The Final Credits are Rolling at Mt Hawthorn’s Network Video

sandra
Written by Sandra Argese
on 31 Jan 2020

After a run time lasting just a few months shy of 35 years, Mt Hawthorn’s beloved Network Video has finally reached its closing credits.
 

 

1985 marked the beginning of the small but successful store’s story, with it since welcoming thousands of dedicated movie and television aficionados through its very doors.

One of them was Melanie Pisani-McInerney.

When the opportunity came to purchase the business in 2012, it was a no brainer for the local Mt Hawthorn resident.

 

“I was passionate about my childhood DVD store,” Mel told Caffeinate.

 

She would frequently visit the store throughout the 1990s, which was ultimately the era that defined the ‘peak’ of the video rental sector. It was a time of boyband pandemonium, Spice Girls world domination, flared jeans, and butterfly hairclips. Catching the latest blockbuster at home meant waiting months, sometimes even years after cinema release, for it to hit the shelves in VHS form at your local video store.
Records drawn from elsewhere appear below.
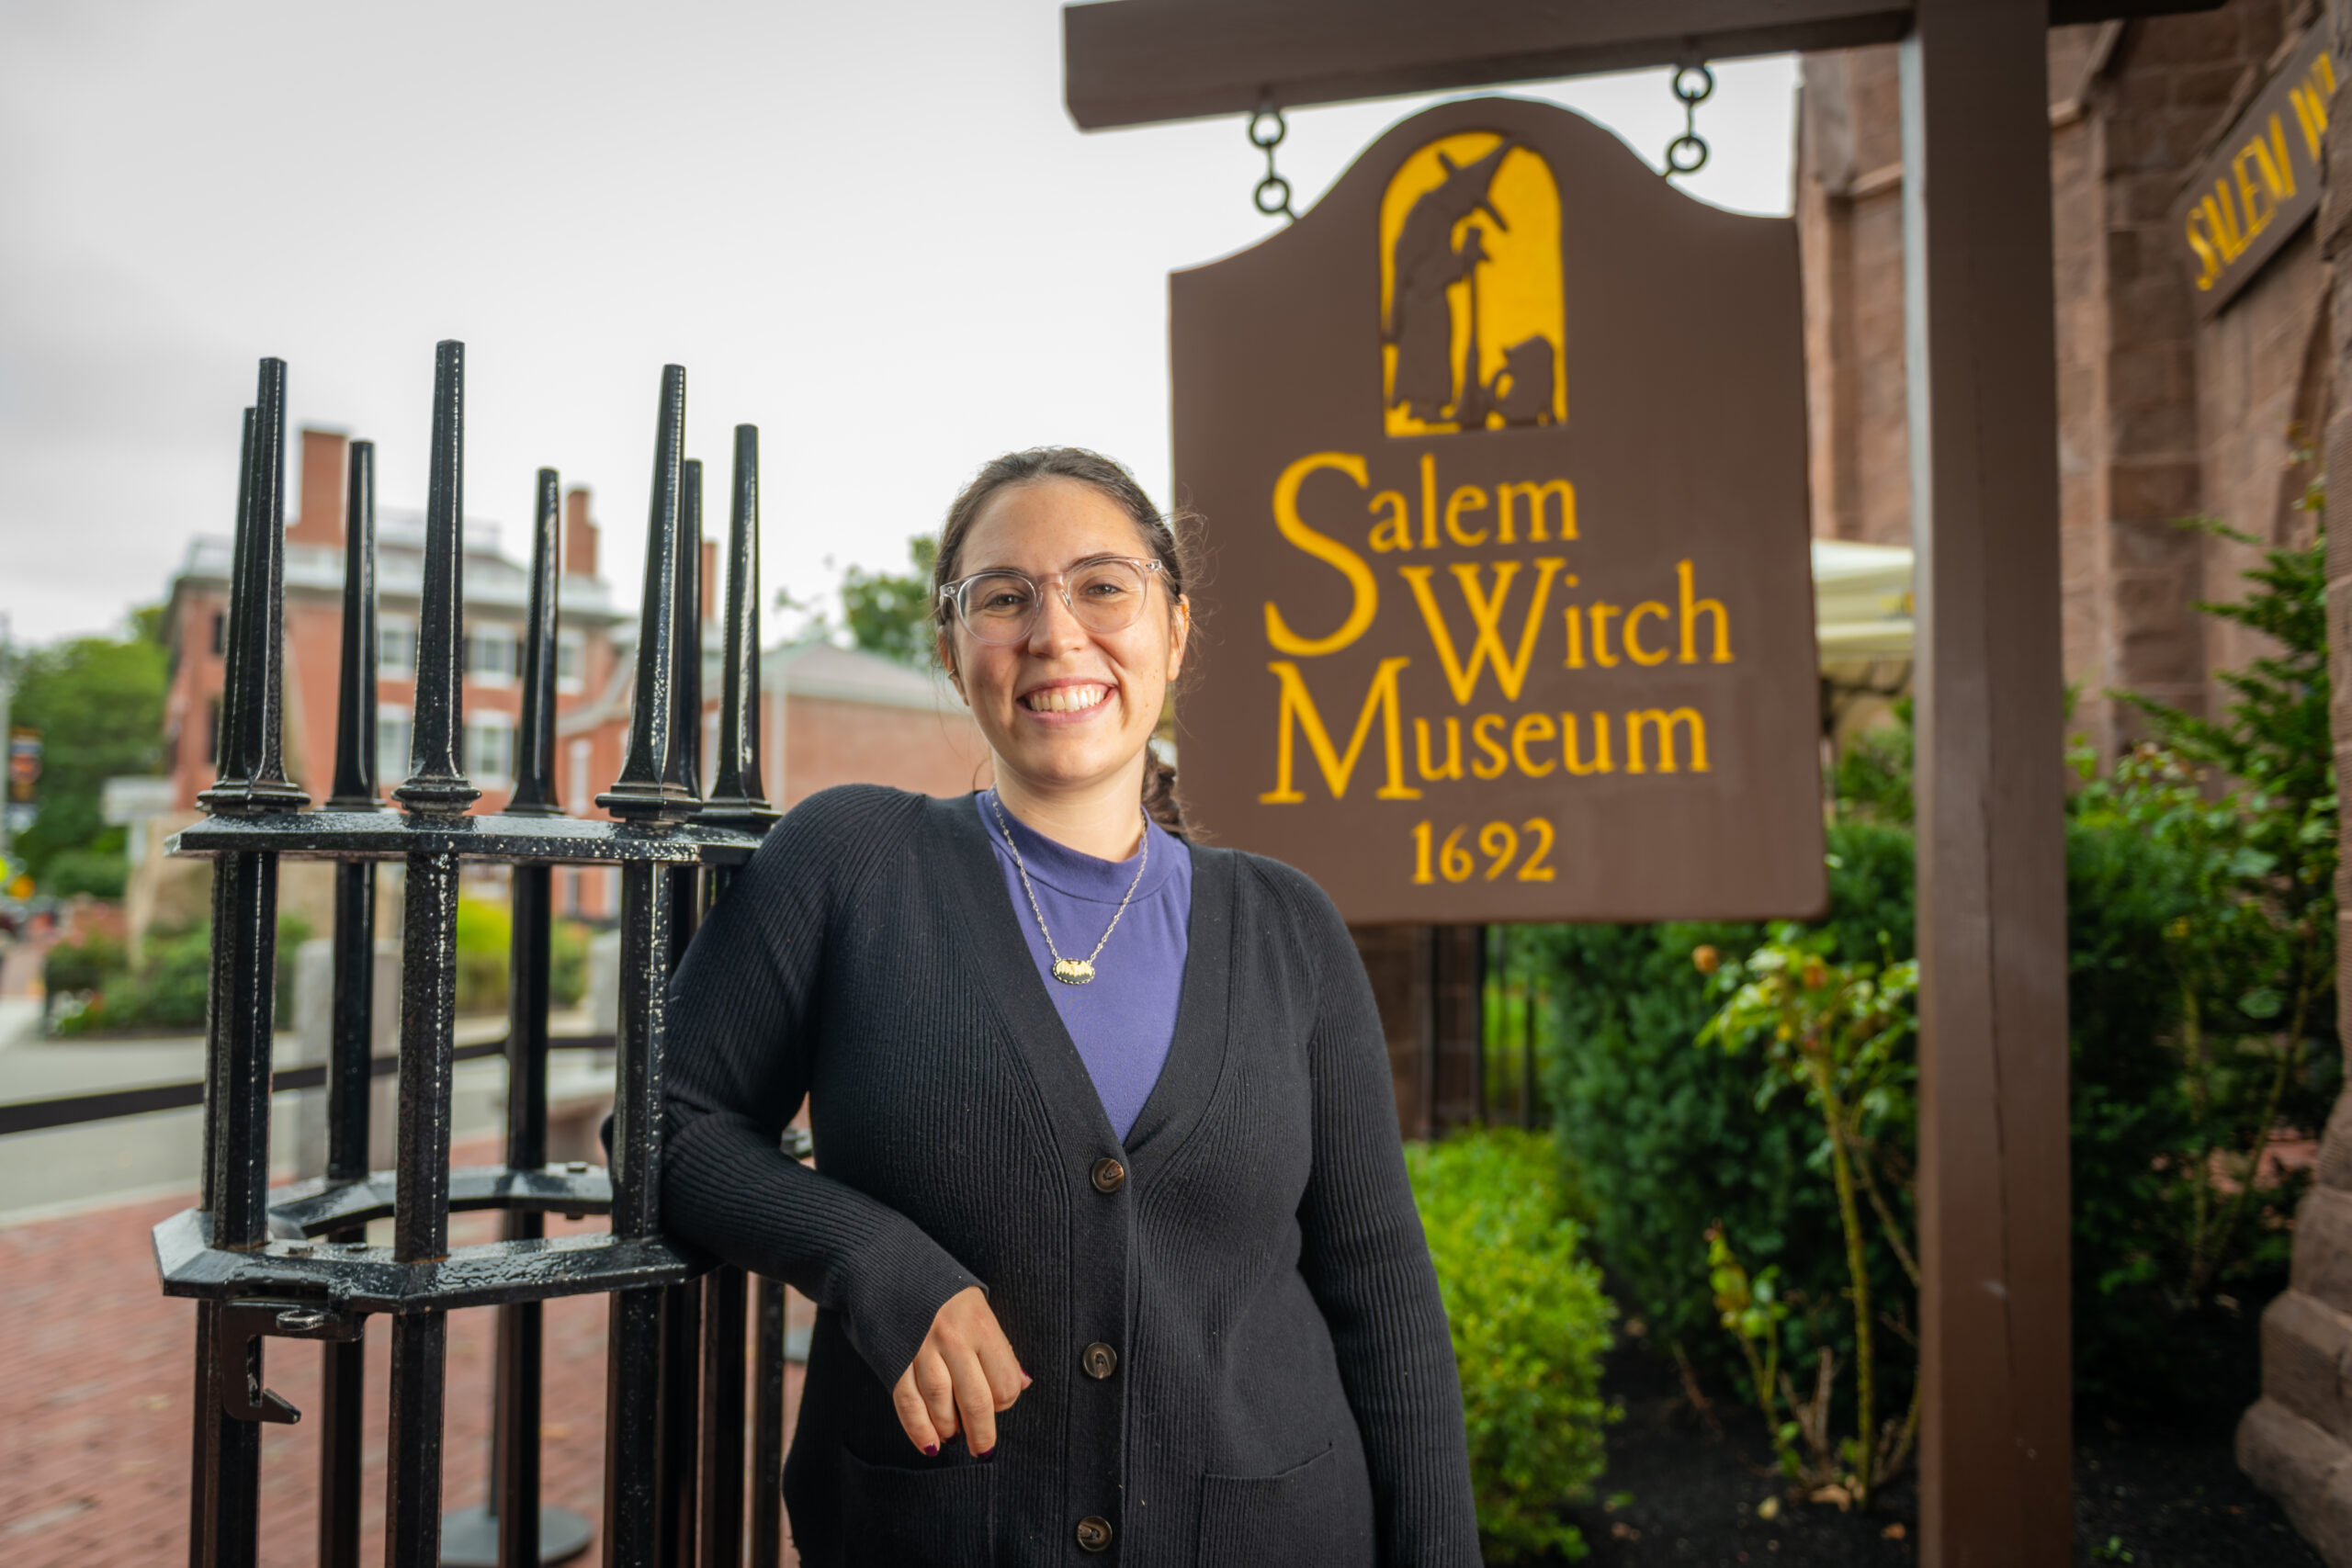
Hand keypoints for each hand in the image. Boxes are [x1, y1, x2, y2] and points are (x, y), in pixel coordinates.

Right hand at [892, 1286, 1027, 1456]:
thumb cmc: (940, 1288)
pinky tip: (929, 1444)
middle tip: (984, 1449)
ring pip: (942, 1405)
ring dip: (950, 1429)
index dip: (1006, 1400)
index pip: (1005, 1382)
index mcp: (980, 1325)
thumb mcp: (978, 1305)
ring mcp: (921, 1350)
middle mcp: (953, 1339)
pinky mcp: (894, 1359)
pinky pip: (908, 1402)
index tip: (1001, 1403)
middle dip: (982, 1433)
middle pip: (976, 1401)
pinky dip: (919, 1429)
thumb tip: (1022, 1382)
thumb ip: (999, 1346)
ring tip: (954, 1437)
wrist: (886, 1265)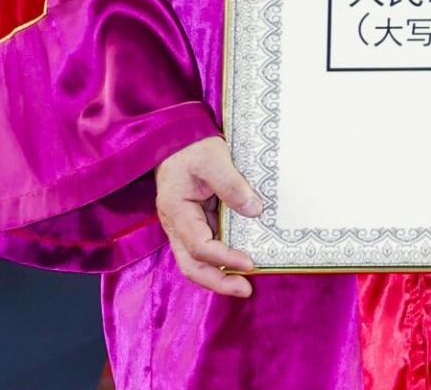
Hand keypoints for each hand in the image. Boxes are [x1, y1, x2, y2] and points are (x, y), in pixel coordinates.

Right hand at [155, 137, 261, 297]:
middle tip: (246, 289)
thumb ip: (232, 185)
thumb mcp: (214, 159)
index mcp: (176, 211)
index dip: (224, 258)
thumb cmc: (193, 147)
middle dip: (218, 282)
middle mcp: (176, 225)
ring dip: (219, 275)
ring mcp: (183, 226)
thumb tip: (254, 210)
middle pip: (191, 265)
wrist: (177, 140)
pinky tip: (239, 262)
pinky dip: (220, 260)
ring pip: (196, 262)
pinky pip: (205, 248)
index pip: (199, 246)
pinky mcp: (194, 223)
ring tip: (245, 284)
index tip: (250, 263)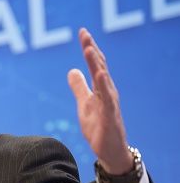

Fast and accessible digital streaming just wasn’t a thing. Dial-up internet (slow, unreliable, and disqualifying any chance of using the home phone) was. And so were the new release walls of video stores everywhere. Mt Hawthorn’s beloved Network Video was just one piece to the puzzle, with video store after video store popping up and making significant profits across the globe.

Fast forward to 2020.

Despite a loyal customer base, Network Video Mt Hawthorn couldn’t hold onto the nostalgia any longer. The store ultimately became a victim of convenient digital streaming services (Netflix, Stan, DisneyPlus, for example).

 

“With great sadness,” Melanie announced her store’s closure in January.

 

Despite the store’s downfall, it still resonates with many. Melanie says every release of a Games of Thrones season would send her store into a frenzy – the kind that was normal in the 1990s and even early 2000s. She says customer-service, honing in on people skills, and getting involved with the community helped her store stay open this long.

“If I had the money, I would have gone to a marketing company because I think while I was successful, I could have been more successful,” she says.

 

“It was hard work, but it was fun.”

 

Only two video (well, technically DVD and Bluray) shops remain in WA – Titan Movies and Pop Culture in Malaga and Fan Base Collectables in White Gum Valley.

Network Video Mt Hawthorn will shut its doors at the end of February.